In the late 80s, two MCC San Francisco ministers wrote an article called “We Are the Church Alive, the Church with AIDS.” We wanted to know how a gay/lesbian church came to call itself “a church with AIDS.” The answers lie in the years before our audio archive begins. So we started asking people. We explore two stories in what’s likely a more complicated shift. One story is about a pair of religion geeks who learned to make queer church in New York during the early years of the AIDS crisis and then came to San Francisco to lead MCCSF. And the other is how an Easter Sunday ritual made the Christian hope of life through death viscerally real.









NOTES:
“We Are the Church Alive, the Church with AIDS,” by Kittredge Cherry and Jamies Mitulski was published in the Christian Century on January 27, 1988.

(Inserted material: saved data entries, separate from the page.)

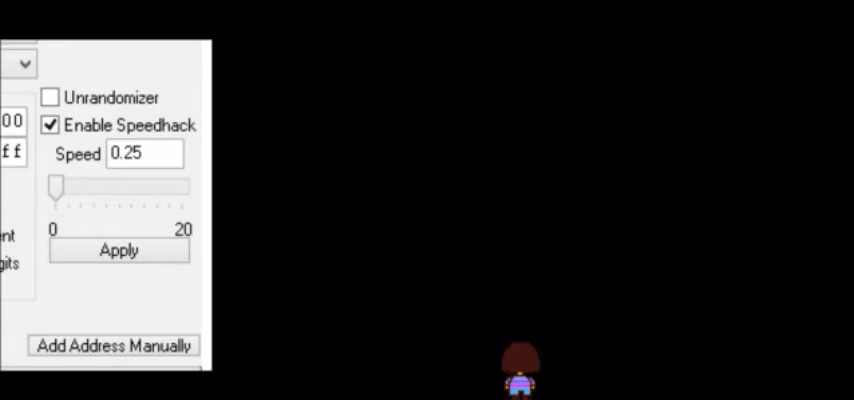
{"keys": ["return"], "events": [[34, "return", "up"], [67, "z", "down"], [100, "return", "down"], [100, "z", "up"], [134, "return", "up"], [167, "return", "down"], [200, "return", "up"], [200, "shift", "down"], [200, "z", "down"], [234, "shift", "up"], [234, "x", "down"], [234, "z", "up"], [267, "return", "down"], [267, "shift", "down"], [267, "x", "up"], [300, "return", "up"], [300, "shift", "up"], [300, "x", "down"], [334, "return", "down"], [334, "x", "up"], [367, "return", "up"], [367, "x", "down"], [367, "z", "down"], [401, "return", "down"], [401, "x", "up"], [401, "z", "up"], [434, "return", "up"], [434, "x", "down"], [434, "z", "down"], [467, "return", "down"], [467, "x", "up"], [467, "z", "up"]]}
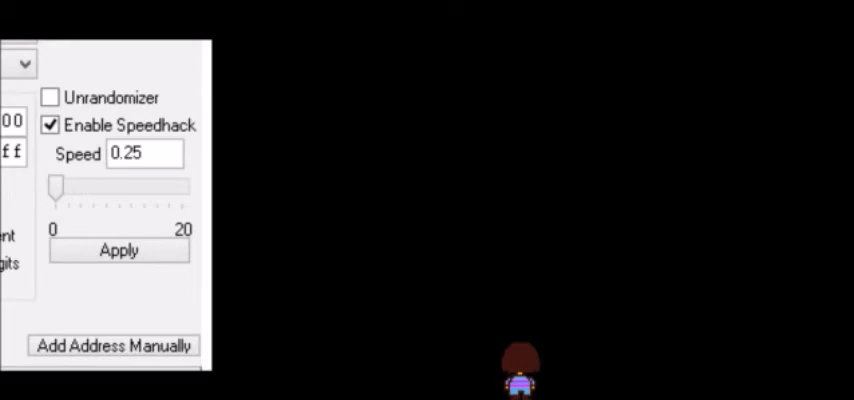
{"keys": [], "events": [[34, "return", "up"], [34, "shift", "down"], [34, "z", "down"], [67, "shift", "up"], [67, "x", "down"], [67, "z", "up"], [100, "return", "down"], [100, "x", "up"], [134, "return", "up"], [134, "x", "down"], [134, "z", "down"], [167, "x", "up"], [167, "z", "up"], [200, "return", "down"], [200, "shift", "down"], [234, "return", "up"], [234, "shift", "up"], [234, "x", "down"], [267, "return", "down"], [267, "x", "up"], [301, "return", "up"], [301, "x", "down"], [301, "z", "down"], [334, "x", "up"], [334, "z", "up"], [367, "x", "down"], [367, "z", "down"], [401, "x", "up"], [401, "z", "up"], [434, "return", "down"], [434, "z", "down"], [467, "return", "up"], [467, "z", "up"]]}
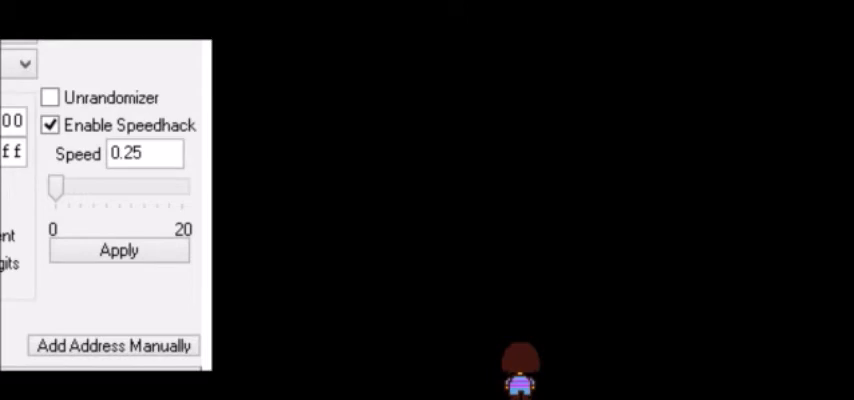
{"keys": [], "events": [[33, "z", "down"], [133, "z", "up"], [233, "z", "down"], [267, "z", "up"]]}
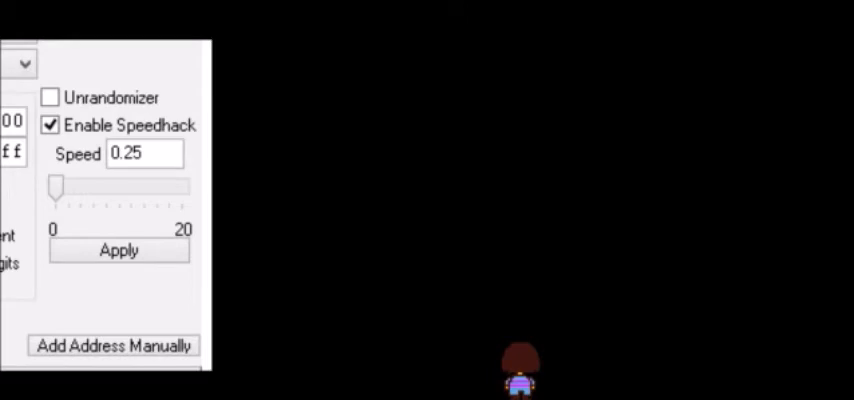
{"keys": [], "events": [[134, "z", "down"], [167, "return", "down"], [200, "return", "up"], [200, "z", "up"], [234, "z", "down"], [267, "z", "up"], [301, "z", "down"], [334, "z", "up"], [401, "z", "down"], [434, "z", "up"]]}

Emily Suzanne Johnson writes about Tammy Faye Bakker, and her interview with Steve Pieters in This is Our Message: Women’s Leadership in the New Christian Right (Oxford, 2019).
To hear more about the epic journey to pass New York’s gay/lesbian civil rights bill, check out “A History of the Struggle to Pass NYC’s 1986 Gay Rights Bill.” The Brian Lehrer Show, WNYC, June 21, 2024.

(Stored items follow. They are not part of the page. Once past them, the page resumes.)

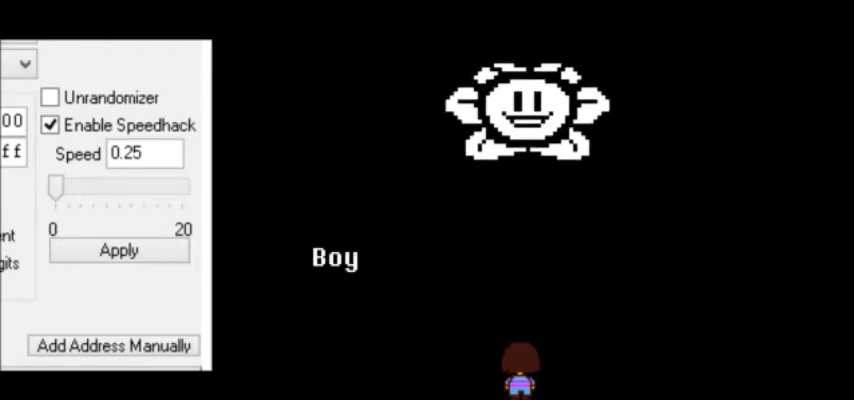
{"keys": [], "events": [[33, "z", "down"], [100, "z", "up"], [133, "return", "down"], [167, "return", "up"], [233, "return", "down"], [300, "z", "down"], [333, "return", "up"], [333, "z", "up"], [367, "z", "down"], [400, "z", "up"], [467, "z", "down"], [500, "z", "up"]]}
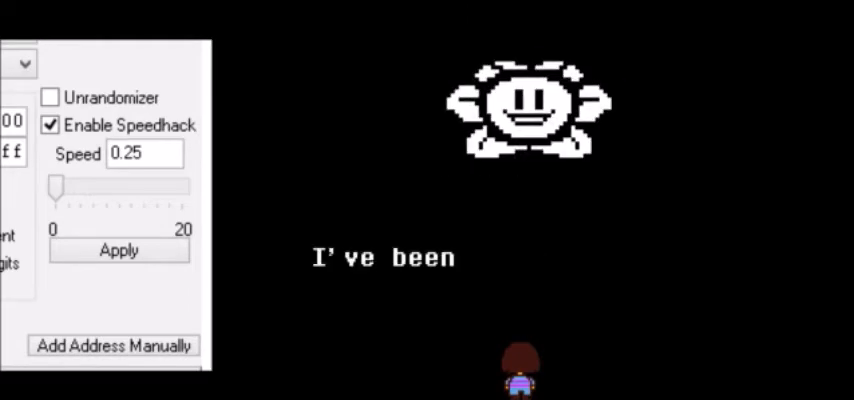
{"keys": [], "events": [[134, "return", "down"], [234, "z", "down"], [267, "z", "up"], [301, "return", "up"], [401, "z", "down"], [434, "return", "down"], [434, "z", "up"], [467, "z", "down"], [501, "return", "up"], [501, "z", "up"]]}
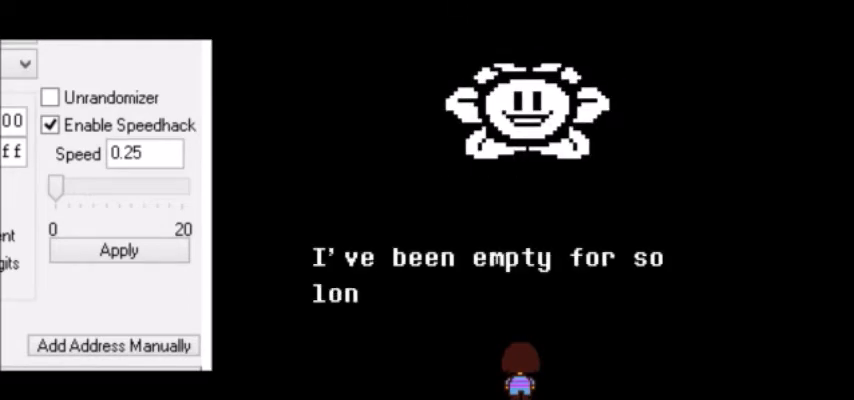
{"keys": [], "events": [[33, "return", "down"], [33, "z", "down"], [67, "z", "up"], [100, "return", "up"], [133, "return", "down"], [133, "z", "down"], [167, "return", "up"], [167, "z", "up"]]}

Mark D. Jordan recounts the story of the first communion at MCC in Recruiting Young Love: How Christians Talk About Homosexuality (Chicago, 2011).
On how LGBTQ+ clergy who went through AIDS — including Steve Pieters, got through Covid see “For Clergy Who Ministered Through the AIDS Crisis, Covid is Both Eerily Familiar and Puzzlingly Different.” Lynne Gerber, Religion Dispatches, December 21, 2020.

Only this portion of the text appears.